Task prompt
Reproduce the article about the Drone Brunch event series below verbatim, from its first sentence to its last.

On a Sunday afternoon in May, Pat Walsh stands in the kitchen of Petworth house venue Paperhaus, cooking brunch. As he readies batches of scones, heat from the oven mixes with the day’s unseasonably warm weather. The air fills with smoke from the oil into which Walsh is dipping chicken breasts.
But Walsh isn’t cooking for one: He’s getting ready for the latest edition of Drone Brunch, a now three-year-old event series that combines delicious food with nichey music. In the living room, keyboards and synthesizers litter the floor, and the musicians to which they belong mill about. A show is about to begin.
Two acts from Philadelphia are on the lineup — Hallowed Bells and Charles Cohen — alongside D.C. synth ensemble Br’er. When the show starts, Hallowed Bells’ peaceful twinkling gives way to Cohen’s dense and contemplative aural storytelling, and Br’er shows that it exemplifies Tom Waits’ adage of “beautiful melodies telling me terrible things.”
And there were scones.
Drone Brunch started when Walsh “heard from a friend of mine say the phrase ‘drone brunch,'” Walsh says.
Walsh later found out that the idea was never meant to be taken seriously. He says the term’s inventor, ex-D.C. resident Cole Goins — whose former house venue The Cherch hosted the first Drone Brunch in 2012 — told Walsh that it had been a joke he and some buddies had come up with over a few beers.
“It happened to be a great idea because there’s this tradition of hardcore matinees on Sundays,” Walsh says. Famed New York City club CBGB hosted them for years, and D.C.’s hardcore scene has had its share of daytime gigs. But hardcore isn’t a calming way to wrap up the weekend.
“I enjoy a hardcore matinee,” Walsh says, “but on a Sunday afternoon, I’d prefer something a little less aggressive.”

Entries provided
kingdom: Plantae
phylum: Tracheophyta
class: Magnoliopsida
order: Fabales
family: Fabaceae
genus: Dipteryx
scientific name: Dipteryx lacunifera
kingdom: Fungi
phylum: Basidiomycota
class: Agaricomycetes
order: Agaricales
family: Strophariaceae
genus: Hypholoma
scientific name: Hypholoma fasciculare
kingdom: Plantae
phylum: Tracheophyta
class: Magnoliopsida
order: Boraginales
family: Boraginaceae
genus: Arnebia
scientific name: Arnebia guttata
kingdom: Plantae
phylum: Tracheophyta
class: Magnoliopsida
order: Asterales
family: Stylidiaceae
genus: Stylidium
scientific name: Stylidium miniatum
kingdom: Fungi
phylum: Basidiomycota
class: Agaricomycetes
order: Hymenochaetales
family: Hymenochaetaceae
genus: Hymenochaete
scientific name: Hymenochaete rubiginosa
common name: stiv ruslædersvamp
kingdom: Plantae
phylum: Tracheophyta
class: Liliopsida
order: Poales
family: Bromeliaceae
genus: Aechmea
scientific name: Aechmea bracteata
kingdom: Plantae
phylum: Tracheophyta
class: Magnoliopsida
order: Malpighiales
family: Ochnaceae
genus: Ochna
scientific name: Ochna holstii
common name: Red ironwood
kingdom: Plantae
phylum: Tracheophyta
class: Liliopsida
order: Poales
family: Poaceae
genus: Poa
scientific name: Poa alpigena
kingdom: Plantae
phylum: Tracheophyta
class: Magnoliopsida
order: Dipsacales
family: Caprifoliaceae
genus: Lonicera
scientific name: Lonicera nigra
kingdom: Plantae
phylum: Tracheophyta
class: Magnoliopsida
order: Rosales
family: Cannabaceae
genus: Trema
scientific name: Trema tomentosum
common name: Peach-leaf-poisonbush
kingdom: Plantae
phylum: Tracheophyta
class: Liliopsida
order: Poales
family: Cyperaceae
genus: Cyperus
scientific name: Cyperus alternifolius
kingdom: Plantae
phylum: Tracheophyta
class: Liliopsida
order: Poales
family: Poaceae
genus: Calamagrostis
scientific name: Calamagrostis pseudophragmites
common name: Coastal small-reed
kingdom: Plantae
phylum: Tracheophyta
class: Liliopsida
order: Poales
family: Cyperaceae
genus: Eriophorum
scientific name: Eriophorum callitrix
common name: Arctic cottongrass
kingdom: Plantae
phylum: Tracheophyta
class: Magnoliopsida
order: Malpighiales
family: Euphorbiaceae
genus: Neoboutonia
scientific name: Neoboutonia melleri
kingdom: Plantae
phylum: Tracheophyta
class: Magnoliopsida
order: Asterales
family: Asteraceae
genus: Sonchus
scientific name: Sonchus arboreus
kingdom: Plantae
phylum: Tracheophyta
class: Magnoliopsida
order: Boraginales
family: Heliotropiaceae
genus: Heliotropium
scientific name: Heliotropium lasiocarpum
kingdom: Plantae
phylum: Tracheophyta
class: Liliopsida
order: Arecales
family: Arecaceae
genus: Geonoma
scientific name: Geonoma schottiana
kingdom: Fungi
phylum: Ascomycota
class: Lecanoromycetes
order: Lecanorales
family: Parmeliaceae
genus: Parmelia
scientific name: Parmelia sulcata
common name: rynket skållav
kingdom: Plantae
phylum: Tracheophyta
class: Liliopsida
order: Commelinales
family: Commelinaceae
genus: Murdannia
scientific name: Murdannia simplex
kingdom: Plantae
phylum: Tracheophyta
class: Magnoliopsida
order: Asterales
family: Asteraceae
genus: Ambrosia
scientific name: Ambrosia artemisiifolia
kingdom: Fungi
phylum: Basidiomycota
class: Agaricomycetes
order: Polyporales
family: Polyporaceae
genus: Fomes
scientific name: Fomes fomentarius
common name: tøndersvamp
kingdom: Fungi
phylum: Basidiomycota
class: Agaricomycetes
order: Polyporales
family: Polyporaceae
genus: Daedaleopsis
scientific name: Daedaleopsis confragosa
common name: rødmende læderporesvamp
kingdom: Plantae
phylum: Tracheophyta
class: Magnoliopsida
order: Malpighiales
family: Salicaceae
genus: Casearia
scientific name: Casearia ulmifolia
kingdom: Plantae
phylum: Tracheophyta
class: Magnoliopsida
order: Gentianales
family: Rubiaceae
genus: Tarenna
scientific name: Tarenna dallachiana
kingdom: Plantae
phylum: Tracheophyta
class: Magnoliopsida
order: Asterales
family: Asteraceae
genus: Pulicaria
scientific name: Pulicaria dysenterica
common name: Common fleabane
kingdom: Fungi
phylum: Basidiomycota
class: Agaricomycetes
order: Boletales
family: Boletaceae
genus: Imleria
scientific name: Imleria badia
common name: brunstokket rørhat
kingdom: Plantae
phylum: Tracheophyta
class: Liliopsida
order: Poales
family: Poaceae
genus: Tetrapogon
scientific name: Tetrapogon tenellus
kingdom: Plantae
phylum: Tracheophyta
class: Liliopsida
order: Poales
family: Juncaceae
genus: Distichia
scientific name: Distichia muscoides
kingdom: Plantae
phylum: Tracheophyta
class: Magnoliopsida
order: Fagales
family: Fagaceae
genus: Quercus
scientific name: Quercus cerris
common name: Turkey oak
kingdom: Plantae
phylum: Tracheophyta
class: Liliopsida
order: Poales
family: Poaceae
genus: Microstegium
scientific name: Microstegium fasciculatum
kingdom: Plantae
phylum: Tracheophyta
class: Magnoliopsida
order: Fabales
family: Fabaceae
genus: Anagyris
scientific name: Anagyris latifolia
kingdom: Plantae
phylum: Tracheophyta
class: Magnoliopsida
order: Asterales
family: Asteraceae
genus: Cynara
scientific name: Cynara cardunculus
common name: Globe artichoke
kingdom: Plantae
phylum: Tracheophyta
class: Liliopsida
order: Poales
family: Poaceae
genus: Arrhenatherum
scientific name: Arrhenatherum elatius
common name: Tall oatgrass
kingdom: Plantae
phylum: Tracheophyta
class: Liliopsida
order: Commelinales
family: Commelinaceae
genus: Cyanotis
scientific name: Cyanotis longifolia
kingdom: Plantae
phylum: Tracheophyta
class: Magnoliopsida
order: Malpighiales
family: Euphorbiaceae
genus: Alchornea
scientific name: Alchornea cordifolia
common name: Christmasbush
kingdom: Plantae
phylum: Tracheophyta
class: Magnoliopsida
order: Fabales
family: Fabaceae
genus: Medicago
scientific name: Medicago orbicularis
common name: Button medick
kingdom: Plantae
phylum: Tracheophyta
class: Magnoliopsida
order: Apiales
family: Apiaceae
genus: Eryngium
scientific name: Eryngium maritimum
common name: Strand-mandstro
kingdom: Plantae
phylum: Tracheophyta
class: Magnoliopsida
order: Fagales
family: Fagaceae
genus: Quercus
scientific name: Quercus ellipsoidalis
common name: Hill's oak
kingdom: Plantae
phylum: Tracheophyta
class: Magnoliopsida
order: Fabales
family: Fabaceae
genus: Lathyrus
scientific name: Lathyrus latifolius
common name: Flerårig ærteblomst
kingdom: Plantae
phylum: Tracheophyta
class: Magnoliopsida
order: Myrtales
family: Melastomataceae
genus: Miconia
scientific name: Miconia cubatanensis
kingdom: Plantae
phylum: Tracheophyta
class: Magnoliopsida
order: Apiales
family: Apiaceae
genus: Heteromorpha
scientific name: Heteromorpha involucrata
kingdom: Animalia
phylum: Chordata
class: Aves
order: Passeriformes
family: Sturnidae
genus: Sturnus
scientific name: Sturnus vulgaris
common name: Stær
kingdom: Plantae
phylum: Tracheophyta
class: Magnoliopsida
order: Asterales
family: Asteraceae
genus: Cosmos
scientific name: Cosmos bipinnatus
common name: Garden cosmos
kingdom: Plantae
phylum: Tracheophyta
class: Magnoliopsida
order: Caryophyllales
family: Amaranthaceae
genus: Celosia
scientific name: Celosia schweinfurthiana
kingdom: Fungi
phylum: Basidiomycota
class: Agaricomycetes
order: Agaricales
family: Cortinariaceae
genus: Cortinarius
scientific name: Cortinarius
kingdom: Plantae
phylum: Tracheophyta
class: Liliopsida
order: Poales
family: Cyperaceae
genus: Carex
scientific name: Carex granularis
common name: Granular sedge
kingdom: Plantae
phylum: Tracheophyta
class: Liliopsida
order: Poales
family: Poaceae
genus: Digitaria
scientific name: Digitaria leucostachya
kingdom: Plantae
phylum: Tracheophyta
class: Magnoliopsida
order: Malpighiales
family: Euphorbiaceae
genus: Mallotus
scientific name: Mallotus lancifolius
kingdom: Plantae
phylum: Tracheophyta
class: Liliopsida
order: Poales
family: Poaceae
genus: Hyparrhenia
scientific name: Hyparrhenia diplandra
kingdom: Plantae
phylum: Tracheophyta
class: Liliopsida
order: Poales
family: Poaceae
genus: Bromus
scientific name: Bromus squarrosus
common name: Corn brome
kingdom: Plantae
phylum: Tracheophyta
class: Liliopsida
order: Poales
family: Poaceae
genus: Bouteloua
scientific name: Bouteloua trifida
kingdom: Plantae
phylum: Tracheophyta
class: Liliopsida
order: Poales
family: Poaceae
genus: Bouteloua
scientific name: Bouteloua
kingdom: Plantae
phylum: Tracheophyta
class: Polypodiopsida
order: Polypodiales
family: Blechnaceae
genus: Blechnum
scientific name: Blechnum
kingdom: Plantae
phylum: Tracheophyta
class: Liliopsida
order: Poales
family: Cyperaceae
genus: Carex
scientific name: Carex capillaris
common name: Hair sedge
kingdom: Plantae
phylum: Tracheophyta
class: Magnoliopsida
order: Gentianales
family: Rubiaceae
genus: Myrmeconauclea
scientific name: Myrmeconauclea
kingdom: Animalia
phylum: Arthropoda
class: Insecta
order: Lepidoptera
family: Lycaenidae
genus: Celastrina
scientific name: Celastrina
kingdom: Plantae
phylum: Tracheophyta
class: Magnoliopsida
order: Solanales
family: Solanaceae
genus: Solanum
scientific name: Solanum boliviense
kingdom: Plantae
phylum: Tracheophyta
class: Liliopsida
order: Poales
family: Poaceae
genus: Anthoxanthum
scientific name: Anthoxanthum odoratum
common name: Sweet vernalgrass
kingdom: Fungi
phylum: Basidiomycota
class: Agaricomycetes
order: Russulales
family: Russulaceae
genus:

Exercise output
On a Sunday afternoon in May, Pat Walsh stands in the kitchen of Petworth house venue Paperhaus, cooking brunch. As he readies batches of scones, heat from the oven mixes with the day’s unseasonably warm weather. The air fills with smoke from the oil into which Walsh is dipping chicken breasts.
But Walsh isn’t cooking for one: He’s getting ready for the latest edition of Drone Brunch, a now three-year-old event series that combines delicious food with nichey music. In the living room, keyboards and synthesizers litter the floor, and the musicians to which they belong mill about. A show is about to begin.
Two acts from Philadelphia are on the lineup — Hallowed Bells and Charles Cohen — alongside D.C. synth ensemble Br’er. When the show starts, Hallowed Bells’ peaceful twinkling gives way to Cohen’s dense and contemplative aural storytelling, and Br’er shows that it exemplifies Tom Waits’ adage of “beautiful melodies telling me terrible things.”
And there were scones.
Drone Brunch started when Walsh “heard from a friend of mine say the phrase ‘drone brunch,'” Walsh says.
Walsh later found out that the idea was never meant to be taken seriously. He says the term’s inventor, ex-D.C. resident Cole Goins — whose former house venue The Cherch hosted the first Drone Brunch in 2012 — told Walsh that it had been a joke he and some buddies had come up with over a few beers.
“It happened to be a great idea because there’s this tradition of hardcore matinees on Sundays,” Walsh says. Famed New York City club CBGB hosted them for years, and D.C.’s hardcore scene has had its share of daytime gigs. But hardcore isn’t a calming way to wrap up the weekend.
“I enjoy a hardcore matinee,” Walsh says, “but on a Sunday afternoon, I’d prefer something a little less aggressive.”